Sketcher's Row was a different kind of building than the school Soal knew. The erratic brushstrokes on the narrowly separated walls were morbidly muted in tone, and meager bulbs bore the only light in the absence of windows. Here and there, there would come a spacious clearing in the labyrinth, where the walls would be coated by a grid of hundreds of mottled pages -- one blank sheet per square foot, each almost identical, with the exception of a tiny numbered label on the corner.

"A few years back, I started a collection," Gulley explained as he stopped Soal at the fourth sizable room. "It was for a friend, you see. He needed some help, and the only way I could get him out of that little kerfuffle was with paper. Lots and lots of paper."

"But why?" Soal bit his lip uneasily. Sketcher's Row was an entire structure of the uncomfortable feeling Gulley emitted. But where would he go from here?

"Well, where my friend lived, he didn't have something he needed," Gulley reached over to snatch a page, labeled 0527, from the wall. "A need only paper like this would satisfy.
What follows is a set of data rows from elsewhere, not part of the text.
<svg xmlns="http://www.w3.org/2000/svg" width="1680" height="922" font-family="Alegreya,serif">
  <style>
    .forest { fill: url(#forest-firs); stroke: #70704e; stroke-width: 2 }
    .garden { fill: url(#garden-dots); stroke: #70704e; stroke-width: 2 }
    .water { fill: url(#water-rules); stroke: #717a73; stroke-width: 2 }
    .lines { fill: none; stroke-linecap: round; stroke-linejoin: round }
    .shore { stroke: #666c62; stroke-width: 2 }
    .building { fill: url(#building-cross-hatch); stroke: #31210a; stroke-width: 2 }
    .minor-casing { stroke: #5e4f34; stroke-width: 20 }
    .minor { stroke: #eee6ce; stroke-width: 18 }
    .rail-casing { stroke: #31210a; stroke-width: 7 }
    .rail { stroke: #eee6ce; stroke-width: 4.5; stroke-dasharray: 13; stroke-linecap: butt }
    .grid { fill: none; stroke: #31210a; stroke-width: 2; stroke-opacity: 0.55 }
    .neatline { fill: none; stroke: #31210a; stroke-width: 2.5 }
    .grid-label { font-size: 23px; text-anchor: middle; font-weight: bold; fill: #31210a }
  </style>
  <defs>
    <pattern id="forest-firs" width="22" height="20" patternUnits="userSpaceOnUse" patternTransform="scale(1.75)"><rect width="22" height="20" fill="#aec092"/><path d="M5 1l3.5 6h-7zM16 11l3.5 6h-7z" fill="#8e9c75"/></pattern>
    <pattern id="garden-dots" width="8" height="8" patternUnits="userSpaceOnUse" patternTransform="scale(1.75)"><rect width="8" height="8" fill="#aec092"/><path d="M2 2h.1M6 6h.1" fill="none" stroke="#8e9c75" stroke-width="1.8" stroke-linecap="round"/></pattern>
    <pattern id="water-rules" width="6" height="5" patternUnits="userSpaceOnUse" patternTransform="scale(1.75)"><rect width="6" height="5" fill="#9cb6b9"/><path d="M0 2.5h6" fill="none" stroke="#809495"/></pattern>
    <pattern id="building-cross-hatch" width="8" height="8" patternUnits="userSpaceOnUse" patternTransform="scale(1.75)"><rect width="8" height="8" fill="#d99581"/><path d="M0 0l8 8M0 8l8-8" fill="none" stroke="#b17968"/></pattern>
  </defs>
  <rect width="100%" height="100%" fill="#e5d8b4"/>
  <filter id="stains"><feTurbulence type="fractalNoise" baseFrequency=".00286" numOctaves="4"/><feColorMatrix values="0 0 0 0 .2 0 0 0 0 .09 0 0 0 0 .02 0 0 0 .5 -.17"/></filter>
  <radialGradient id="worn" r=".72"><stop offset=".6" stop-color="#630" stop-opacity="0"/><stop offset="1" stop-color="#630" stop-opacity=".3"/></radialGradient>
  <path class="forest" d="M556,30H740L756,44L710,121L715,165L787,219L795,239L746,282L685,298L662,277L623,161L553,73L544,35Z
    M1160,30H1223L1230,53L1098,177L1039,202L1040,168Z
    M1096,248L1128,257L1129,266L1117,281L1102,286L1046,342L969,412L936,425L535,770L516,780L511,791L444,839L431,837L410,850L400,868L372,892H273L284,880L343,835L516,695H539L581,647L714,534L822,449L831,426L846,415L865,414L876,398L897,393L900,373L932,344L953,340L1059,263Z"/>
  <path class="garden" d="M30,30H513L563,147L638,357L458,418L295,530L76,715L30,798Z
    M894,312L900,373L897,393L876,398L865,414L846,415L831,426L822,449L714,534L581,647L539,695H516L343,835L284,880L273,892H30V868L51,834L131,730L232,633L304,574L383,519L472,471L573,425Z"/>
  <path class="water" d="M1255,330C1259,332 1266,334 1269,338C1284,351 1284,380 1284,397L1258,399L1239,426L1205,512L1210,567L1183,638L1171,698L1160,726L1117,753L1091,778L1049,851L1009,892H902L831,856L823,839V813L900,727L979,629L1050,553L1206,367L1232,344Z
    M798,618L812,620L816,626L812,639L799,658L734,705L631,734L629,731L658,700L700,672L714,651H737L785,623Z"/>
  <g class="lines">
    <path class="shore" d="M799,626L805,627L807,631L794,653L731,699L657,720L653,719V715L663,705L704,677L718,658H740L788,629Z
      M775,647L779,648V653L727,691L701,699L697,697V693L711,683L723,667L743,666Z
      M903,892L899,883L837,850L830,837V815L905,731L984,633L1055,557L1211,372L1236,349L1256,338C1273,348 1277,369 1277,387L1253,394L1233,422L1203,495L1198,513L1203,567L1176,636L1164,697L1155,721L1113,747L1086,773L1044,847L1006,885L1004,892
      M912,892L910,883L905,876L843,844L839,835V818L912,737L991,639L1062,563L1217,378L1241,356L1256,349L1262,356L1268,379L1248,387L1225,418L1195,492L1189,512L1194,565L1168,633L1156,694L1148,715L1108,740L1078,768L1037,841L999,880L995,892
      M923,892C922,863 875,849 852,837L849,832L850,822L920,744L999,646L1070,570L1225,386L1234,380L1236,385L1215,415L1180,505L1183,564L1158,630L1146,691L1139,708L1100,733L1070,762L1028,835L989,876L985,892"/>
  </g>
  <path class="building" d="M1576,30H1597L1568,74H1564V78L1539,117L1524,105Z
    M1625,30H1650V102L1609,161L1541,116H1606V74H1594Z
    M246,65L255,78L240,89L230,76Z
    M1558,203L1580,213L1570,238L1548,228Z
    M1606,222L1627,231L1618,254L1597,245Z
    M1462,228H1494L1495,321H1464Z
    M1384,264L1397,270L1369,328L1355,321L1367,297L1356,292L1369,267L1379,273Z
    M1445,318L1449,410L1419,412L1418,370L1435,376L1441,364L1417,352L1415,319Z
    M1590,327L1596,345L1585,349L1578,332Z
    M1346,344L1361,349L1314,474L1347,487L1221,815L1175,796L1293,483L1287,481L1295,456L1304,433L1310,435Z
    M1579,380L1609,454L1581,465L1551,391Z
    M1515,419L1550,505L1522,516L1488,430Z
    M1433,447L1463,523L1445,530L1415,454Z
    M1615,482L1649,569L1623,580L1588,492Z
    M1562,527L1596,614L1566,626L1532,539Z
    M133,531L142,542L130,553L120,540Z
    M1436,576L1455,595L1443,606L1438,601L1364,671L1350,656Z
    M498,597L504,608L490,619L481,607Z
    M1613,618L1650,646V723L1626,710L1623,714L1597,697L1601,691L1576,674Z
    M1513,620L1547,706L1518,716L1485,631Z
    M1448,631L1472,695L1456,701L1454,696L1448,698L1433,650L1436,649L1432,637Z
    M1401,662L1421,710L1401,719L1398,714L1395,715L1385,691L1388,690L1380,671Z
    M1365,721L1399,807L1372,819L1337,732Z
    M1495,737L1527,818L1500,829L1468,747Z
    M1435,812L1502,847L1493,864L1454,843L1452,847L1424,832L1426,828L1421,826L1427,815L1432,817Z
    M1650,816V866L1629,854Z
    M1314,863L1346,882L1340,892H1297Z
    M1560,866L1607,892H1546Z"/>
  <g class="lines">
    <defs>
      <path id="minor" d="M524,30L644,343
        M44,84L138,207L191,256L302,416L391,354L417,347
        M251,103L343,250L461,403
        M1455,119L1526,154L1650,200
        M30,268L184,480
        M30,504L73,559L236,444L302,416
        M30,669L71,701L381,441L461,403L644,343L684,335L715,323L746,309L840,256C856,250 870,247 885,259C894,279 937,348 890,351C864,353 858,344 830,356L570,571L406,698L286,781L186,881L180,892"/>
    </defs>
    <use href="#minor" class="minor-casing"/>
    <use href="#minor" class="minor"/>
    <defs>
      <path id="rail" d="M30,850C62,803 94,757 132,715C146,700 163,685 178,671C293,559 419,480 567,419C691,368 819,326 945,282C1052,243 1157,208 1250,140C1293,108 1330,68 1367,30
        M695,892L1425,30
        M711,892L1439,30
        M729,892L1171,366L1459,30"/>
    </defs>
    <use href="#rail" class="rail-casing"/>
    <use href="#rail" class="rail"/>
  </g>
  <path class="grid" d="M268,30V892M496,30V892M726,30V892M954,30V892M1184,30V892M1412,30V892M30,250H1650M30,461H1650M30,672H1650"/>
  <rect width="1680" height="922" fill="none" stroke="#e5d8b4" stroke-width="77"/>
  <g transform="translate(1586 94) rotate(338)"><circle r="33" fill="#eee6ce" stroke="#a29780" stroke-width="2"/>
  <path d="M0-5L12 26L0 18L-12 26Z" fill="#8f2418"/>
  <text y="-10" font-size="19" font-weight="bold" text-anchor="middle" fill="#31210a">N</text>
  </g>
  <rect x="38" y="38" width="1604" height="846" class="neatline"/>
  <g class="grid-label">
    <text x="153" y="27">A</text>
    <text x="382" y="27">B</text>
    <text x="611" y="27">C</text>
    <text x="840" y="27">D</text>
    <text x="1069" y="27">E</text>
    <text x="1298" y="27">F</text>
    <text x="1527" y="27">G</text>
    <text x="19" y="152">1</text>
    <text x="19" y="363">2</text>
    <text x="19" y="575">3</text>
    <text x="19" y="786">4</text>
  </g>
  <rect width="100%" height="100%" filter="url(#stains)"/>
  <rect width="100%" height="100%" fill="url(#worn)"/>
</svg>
So I got some for him." He ripped off a small piece of 0527 and put it in his mouth to chew. "Tastes pretty good. Want some?"

"Oh, no thanks..." Soal took a step back. This was veering into surreal territory. His eyes darted across the room, shocked to find that every exit had somehow vanished.

"No, really; try it," Gulley handed Soal a different page, labeled 1039. On this one, however, a message was scrawled in tenuous ink: EAT ME.

"But I can't eat paper. It's not... food."

"Soal, what real food have you eaten before?"

"Uh... I think I had a peanut butter sandwich once."

"Exactly. Who's to say you can judge something unless you've tried it?"

Soal eyed the "EAT ME" suspiciously.

"Come on, Soal; no one will know," Gulley encouraged. Soal finally caved to the demand, wrinkled up the page into a ball, and stuffed it in his mouth, starting to chew. Almost immediately, Soal's senses dimmed.

Gulley's hand gestures became blurry and distant, his speech as faint as a non-child's. "Oh, I forgot to mention," he mumbled. "The 'sketch' drug is technically illegal in these parts, so I have to relocate shop every time someone follows me here. Where you're going, though, you won't need to worry about that."

"Where...? What... huh?" Soal gulped nervously after comprehending none of what was just said, unintentionally swallowing the unchewed part of 1039 whole. A tsunami of laughter quickly welcomed him to unconsciousness.